An employer’s duty to protect its employees from racial or sexual harassment on the job isn’t limited to harassment committed by supervisors or co-workers.  In some circumstances, an employer can be liable for harassment committed by customers, vendors, or other people an employee might encounter in the workplace, if the employer exercises sufficient control over them.

The case of Creacy v. BCBG Max Mara Group is one example.  Beranbaum Menken LLP represents the plaintiff, Danielle Creacy, who worked as a Floor Supervisor for defendant BCBG Max Azria (“BCBG”), a retailer of women’s clothes. The BCBG store where Creacy worked was located in a Lord & Taylor (“L&T”) department store in Scarsdale NY. (The plaintiff settled with L&T before the summary judgment motion).

Creacy, an African-American, was physically and verbally assaulted by a customer, who among other things, referred to her as “you people” and “your kind.” Creacy reported the harassment to her employer, BCBG, but BCBG failed to protect her from the customer. In all, the customer came to the store three times. The last time, following BCBG’s orders, Creacy removed herself to a stock room at the back of the  store while the customer was allowed to shop. Creacy felt her exclusion from the store’s shopping area to be a form of racial segregation. After Creacy’s attempts to have the customer banned from the store be allowed to transfer to another store proved futile, Creacy quit, claiming she was constructively discharged.

The court’s decision rejected BCBG’s argument that the harassment was not “severe or pervasive,” and, therefore, not actionable. In particular, the court found significant that the customer’s behavior was physically threatening. The court also held that given the context of the harassment, a reasonable jury could find that the customer, in referring to Creacy as “you people” and “your kind,” was motivated by racial bias.
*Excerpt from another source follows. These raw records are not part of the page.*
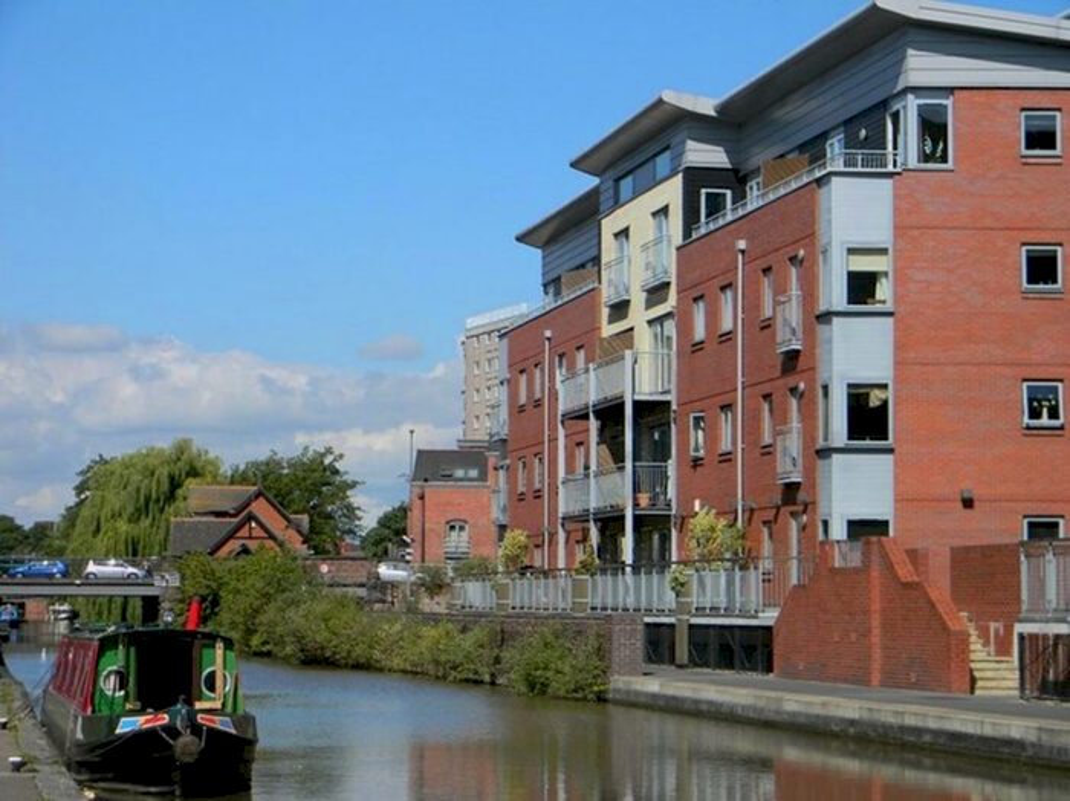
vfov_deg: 17.8
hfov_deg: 23.6
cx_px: 535
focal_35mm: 83
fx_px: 2564
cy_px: 400
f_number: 4.5
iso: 80
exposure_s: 1/758
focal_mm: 15.1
The court also found that a genuine factual dispute existed as to whether BCBG failed to adequately protect Creacy from the harassing customer. BCBG, the court found, effectively relied on L&T, the building owner, to protect Creacy. The court held that even if L&T was responsible for the safety of all store employees, including BCBG employees, BCBG, upon notice that L&T’s corrective actions were inadequate, had a duty to protect its employee by raising the issue with L&T’s corporate officials – something it did not do. Thus, the court found that BCBG’s measures to protect Creacy were inadequate, and liability for the customer’s racial harassment could be imputed to the employer, BCBG.
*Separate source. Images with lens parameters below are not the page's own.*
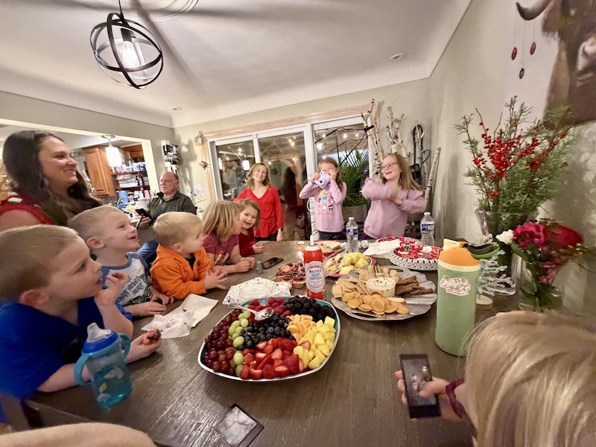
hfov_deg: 102.1
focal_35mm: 14
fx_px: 241
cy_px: 224
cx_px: 298
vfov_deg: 85.7
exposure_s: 1/40
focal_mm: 2.22
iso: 1000
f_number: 2.2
As to plaintiff’s claim that BCBG constructively discharged her by allowing intolerable working conditions to exist, the Court rejected plaintiff’s argument that a recent U.S. Supreme Court decision held that conditions in establishing constructive discharge, an employee needn’t prove that the employer intentionally created the intolerable conditions. The district court held that while a showing of intent, or deliberate action, is required, specific intent (i.e. the employer acted with the intention of forcing the employee out) is not. Intent, as interpreted by the district court, is a fairly easy thing to prove: the plaintiff need only show that the employer acted deliberately. The court found that Creacy showed “intent” – even if the deliberate action was BCBG’s deliberately not taking appropriate action.

Finally, the court allowed Creacy’s punitive damages claim to proceed to trial, finding that BCBG failed to provide adequate protective measures for Creacy in the face of a perceived risk that it was violating the discrimination laws. The court noted that BCBG was a sophisticated employer with 651 stores worldwide –  effectively saying that it should have known better.
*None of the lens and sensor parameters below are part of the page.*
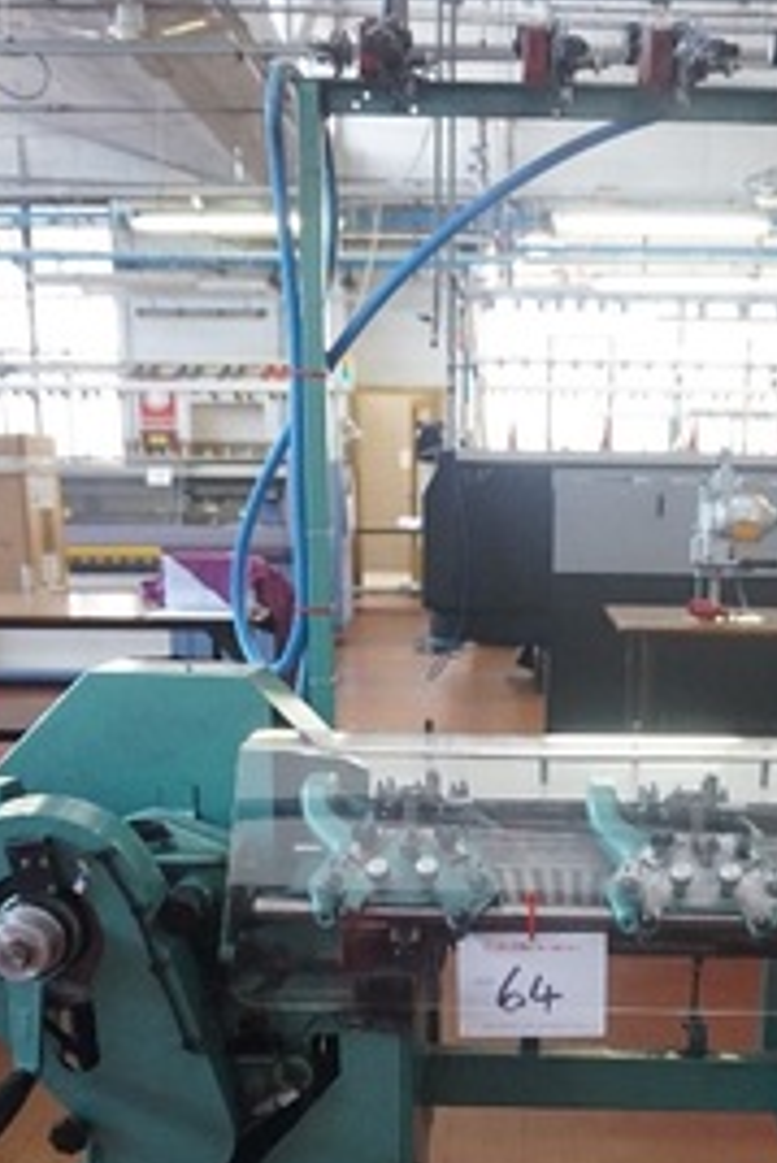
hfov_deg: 31.0
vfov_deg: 43.8
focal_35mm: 43
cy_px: 885
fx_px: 1390
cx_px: 517
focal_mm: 16
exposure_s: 1/160
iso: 2500
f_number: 3.5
The Decision is a clear statement that an employer has primary responsibility to protect its employees from third-party racial harassment, whether that third-party is a discriminatory customer at a retail store, an independent contractor performing work on the employer’s premises, or an Uber driver directed to pick up a customer known to have engaged in sexist/racist behavior. With employment relationships becoming increasingly fluid, and with more and more workers no longer in a traditional employee-employer relationship, claims of third-party harassment will likely increase in number and importance.